J. G. Kuhl and S. M. Reddy. "Distributed fault-tolerance for large multiprocessor systems." International Conference on Computer Architecture, Conference proceedings of the seventh annual symposium on Computer Architecture. 1980, La Baule, United States

This paper presents a look at fault tolerence within a large distributed network system. A model of a large multiprocessor system isdiscussed and techniques are given by which each processing element can correctly diagnose failures in all other processing elements in the system.

A. Pataricza, I. Majzik, W. Hohl, and J. Honig, "Watchdog Processors in Parallel Systems," EUROMICRO'93, 19th Symposium on Microprocessing and Microprogramming, Barcelona, Spain, 1993.

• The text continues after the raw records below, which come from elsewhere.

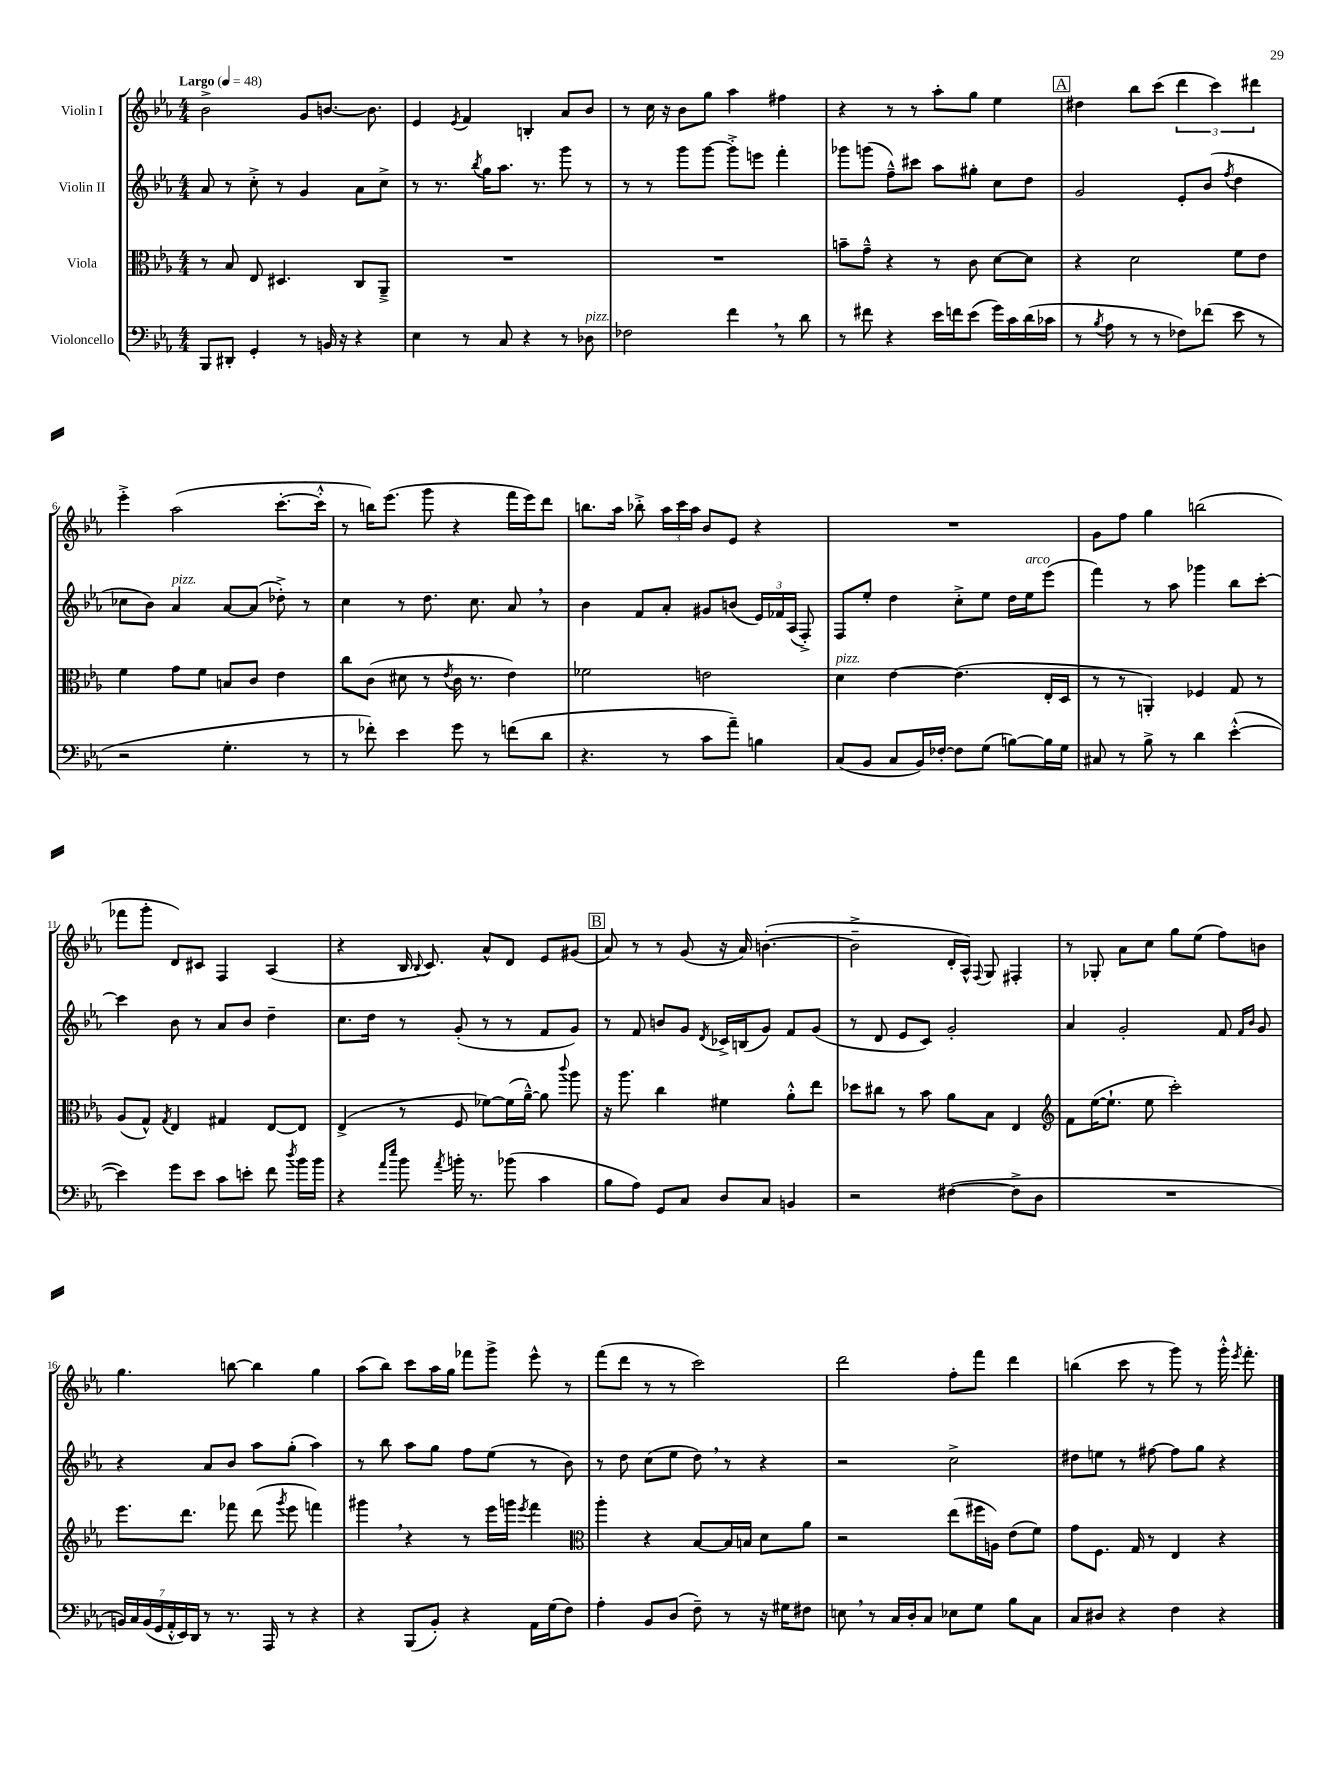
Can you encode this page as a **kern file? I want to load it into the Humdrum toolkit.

**kern	**kern	**kern	**kern
*staff4	*staff3	*staff2	*staff1
*clefF4	*clefC3	*clefG2	*clefG2
*k[b-e-a-]	*k[b-e-a-]	*k[b-e-a-]	*k[b-e-a-]
*M4/4	*M4/4	*M4/4	*M4/4
*MM48	*MM48	*MM48	*MM48
8BBB-/L	8r	8a-/	2b-^\
8DD#'/J	8B-/	8r	.
4GG'/	8E-/	8cc'^\	.
.	4.D#/	8r	.
8r	.	4g/	8g/L
16BB/	.	.	[8.b/J
16r	.	.	.
4r	8C/L	8a-\L	.
.	.	.	8.b\]
.	8AA-~^/J	8cc^\J	.
=	=	=	=
4E-\	1r	8r	4e-/
.	.	8.r	.
.	.	.	8qe-/
8r	.	.	4f/
.	.	8qbb-/	.
.	.	16gg\LK	.
8C/	.	8.aa-\J	.
4r	.	.	4B'/
.	.	8.r	.
8r	.	8ggg\	8a-/L
8D-\	.	8r	8b-/J
=	=	=	=
2F-\	1r	8r	8r
.	.	8r	16cc\
.	.	.	16r
.	.	8ggg\L	8b-\L
.	.	[8ggg\J	8gg\J
4f\	.	8ggg'^\]L	4aa-\
.	.	8eee\J	.
8r	.	4fff'\	4ff#\
8d\	.	.	.
=	=	=	=
8r	8b~\L	8ggg-\L	4r
8f#\	8g~^^\J	(8ggg\J	.
4r	4r	8ff~^^\L)	8r
.	.	8ccc#\J	8r
16e-\LL	8r	8aa-\L	8aa-'\L
16f\J	.	.	.
(8e-\J	8c\	8gg#'\J	8gg\J
16g\LL)	[8d\L	8cc\L	4ee-\
16c\	.	.	.
(16d\	8d\]J	8dd\J	.
16c-\JJ	.	.	.
=	=	=	=
8r	4r	2g/	4dd#\
8qB-/	.	.	.
8A-\	.	.	.
8r	2d\	.	8bb-\L
8r	.	.	(8ccc\J
8F-\L)	.	8e-'/L	6ddd\
(8f-\J	.	(8b-/J	.
.	.	.	6ccc\)
.	.	8qff/	.
8e-\	8f\L	4dd\	.
.	.	.	6ddd#\
8r	8e-\J	.	.
=	=	=	=
2r	4f\	8cc-\L	4eee-'^\
.	.	8b-\J)	.
.	8g\L	4a-/	(2aa-\
.	8f\J	.	.
4.G'\	8B/L	[8a-/L	.
.	8c/J	(8a-/]J	.
.	4e-\	8dd-'^\)	[8.ccc'\L
8r	.	8r	.
.	.	.	16ccc'^^\]Jk
=	=	=	=
8r	8cc\L	4cc\	8r
8f-'\)	(8c\J	.	16bb\LK)
.	.	.	(8.eee-\J
4e-\	8d#\	8r	.
.	8r	8.dd\	8ggg\
.	8qe-/	.	.
8g\	16c\	.	4r
.	8.r	8.cc\	.
8r	.	.	.
(8f\L	4e-\)	8a-/	16fff\LL
.	.	.	16eee-\J)
8d\J	.	8r	8ddd\J
=	=	=	=
4.r	2f-\	4b-\	8.bb\L
.	.	.	16aa-\Jk
.	.	8f/L	8bb-'^\
8r	.	8a-'/J	24aa-\LL
.	.	.	24ccc\
.	.	.	24aa-\JJ
8c\L	2e\	8g#/L	8b-/L
8a-~\J)	.	(8b/J	8e-/J
4B\	.	24e-/LL)	4r
.	.	24f-/	.
.	.	(24A-/JJ	.
.	.	8F'^/)	.
=	=	=	=
(8C/L	4d\	8F/L	1r
8BB-/J	.	8ee-'/J	.
8C/L	[4e-\	4dd\	.
16BB-/L)	.	.	.
[16F-'/JJ	.	.	.
8F-\]L	(4.e-\]	8cc'^\L	.
(8G\J	.	8ee-\J	.
[8B\L)	.	16dd\LL	.
.	.	16ee-\J	.
16B\]L	16E-'/LL	(8eee-\J	.
16G\JJ	16D/JJ	.	.
=	=	=	=
8C#/	8r	4fff\)	8g\L
8r	8r	.	8ff\J
8B-^\	4AA'/)	8r	4gg\
8r	.	8aa-\	.
4d\	4F-/	4ggg-\	(2bb\
([4e-'^^\	8G/	8bb-\L	.
.	8r	[8ccc'\J	.
=	=	=	=
4e-\])	(8A-/L	4ccc\]	8fff-\L
.	8G^^/J)	.	8ggg'\J
.	8qG/	.	.
8g\L	4E-/	8b-\	8d/L)
8e-\J	.	8r	8c#/J
8c\L	4G#/	8a-/L	4F/
8e'\J	.	8b-/J	.
8f\	[8E-/L	4dd~\	(4A-/
8qdd/	.	.	.
16b-\LL	8E-/]J	.	.
16b-\JJ	.	.	.
=	=	=	=
4r	(4E-^/	8.cc\L	4r
.	.	16dd\Jk	.
16qqa-/LL	.	.	.
16qqee-/JJ	.	.	.
8b-\	8r	8r	16B-/
.	.	.	8qqB-/
.	.	.	8.c/)
8qa-/	.	.	.
16b'\	8F/	(8g'/	.
8.r	.	.	.
.	[8f-\L)	8r	8a-^^/L
(8b-\	(16f-\]L	8r	8d/J
.	[16a-~^^\JJ)	.	.
4c\	8a-\]	8f/L	8e-/L
.	8qqccc/	.	.
.	8aa-\	8g/J)	(8g#/J
=	=	=	=
8B-\L	16r	8r	8a-/)
.	8.aa-\	.	.
8A-\J)	.	8f/	8r
8GG/L	4cc\	8b/L	8r
8C/J	.	8g/J	(8g/
.	.	8qd/	.
8D/L	4f#\	16c-^/LL	16r
.	.	(16B/J	16a-/)
8C/J	.	8g/J)	([4.b'\
4BB/	8a-'^^\L	8f/L	.
.	8ee-\J	(8g/J	.
=	=	=	=
2r	8dd-\L	8r	2b~^\]
.	8cc#\J	8d/	.
.	8r	8e-/L	.
.	8b-\	8c/J)	.
([4F#\	8a-\L	2g'/	16d'/LL
.	.	.	16A-^^/JJ)
.	.	.	8qqF/
.	8B-\J	.	8G/
8F#^\]L	4E-/	.	4F#'/
8D\J	.	.	.
=	=	=	=
*	*clefG2	*	*
1r	8f\L	4a-/	8r
.	([16ee-\K	.	8G-'/
.	8.ee-`\]J	.	.
.	.	2g'/	8a-\L
.	8ee-\	.	8cc\J
.	2ccc'\)	.	8gg\L
.	.	.	(8ee-\J
.	.	8f/	8ff\L)
.	.	16qqf/LL	.
.	.	16qqb-/JJ	.
.	.	8g/	8b\J
=	=	=	=
28BB/LL)	8.eee-\L	4r	4.gg\
28C/	.	.	.
(28BB/	.	.	.
28GG/	.	.	.
28AA-'^^/	.	.	.
28EE-/)	.	.	.
.	8.ddd\J	.	.
28DD/JJ	.	.	.
8r	.	8a-/L	.
8.r	8fff-\	8b-/J	[8bb\
.	(8ddd\	8aa-\L	4bb\]
16AAA-/	.	.	.
.	8qggg/	.	.
8r	8eee-\	(8gg'\J	.
4r	4fff\)	4aa-\)	4gg\
=	=	=	=
4r	4ggg#\	8r	(8aa-\L
.	.	8bb-\	8bb-\J)
(8BBB-/L	4r	8aa-\L	8ccc\L
8BB-'/J)	.	8gg\J	16aa-\L
.	.	.	16gg\JJ
4r	8r	8ff\L	8fff-\L
.	16eee-\LL	(8ee-\J	8ggg^\J
.	16ggg\JJ	.	.
.	8qeee-/	.	.
16AA-\LL	4fff\	8r	8eee-^^\
(16G\J	.	.	.
8F\J)	.	8b-\)	8r
=	=	=	=
*	*clefC3	*	*
4A-'\	4aa-'\	8r	(8fff\L
.	.	8dd\	8ddd\J
8BB-/L	4r	(8cc\L	8r
(8D/J	.	8ee-\J	8r
8F~\)	[8B-/L	8dd\)	2ccc\)
8r	16B-/]L	8r	.
.	16B/JJ	.	.
16r	8d\L	4r	.
16G#\LK	.	.	.
8F#\J	8a-\J	.	.
=	=	=	=
8E\	2r	2r	2ddd\
8r	.	.	.
16C/LL	.	.	.
16D'/J	.	.	.
8C/J	.	.	.
8E-\L	(8ee-\L	2cc^\	8ff'\L
8G\J	16ff#\L	.	8fff\J
.	16A\JJ)	.	.
8B-\L	(8e-\L	.	4ddd\
8C\J	8f\J)	.	.
=	=	=	=
8C/L	8g\L	8dd#\L	(4bb\
8D#/J	8.F\J	8ee\J	.
4r	.	8r	8ccc\
.	16G/	.	.
.	8r	[8ff#\	8r
4F\	4E-/	8ff#\]L	8ggg\)
.	.	8gg\J	8r
4r	4r	4r	16ggg'^^\
.	.	.	8qeee-/
.	.	.	8.fff'\
==	==	==	==
*-	*-	*-	*-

This paper describes an algorithm called Signature Encoded Instruction Stream (SEIS) that produces signatures to be used by watchdog processors (WDP). The WDP often performs control checking by the assigned signature based approach. It compares the program control-flow graph (CFG), which is extracted by the preprocessor from the high level programming language code, to the execution of the program. In previous implementations, the CFG was transferred to the watchdog processor before execution. The SEIS algorithm is a different encoding of the program CFG signatures such that only a portion of the signature subgraph is stored in the watchdog processor. This reduces the hardware and time complexity of the watchdog processor. Additionally, the watchdog processor supports error recovery. This is achieved by using a backward recovery strategy where intermediate checkpoints are saved during computation, along with the WDP state at that point. When program recovery is needed, the WDP state is restored as well.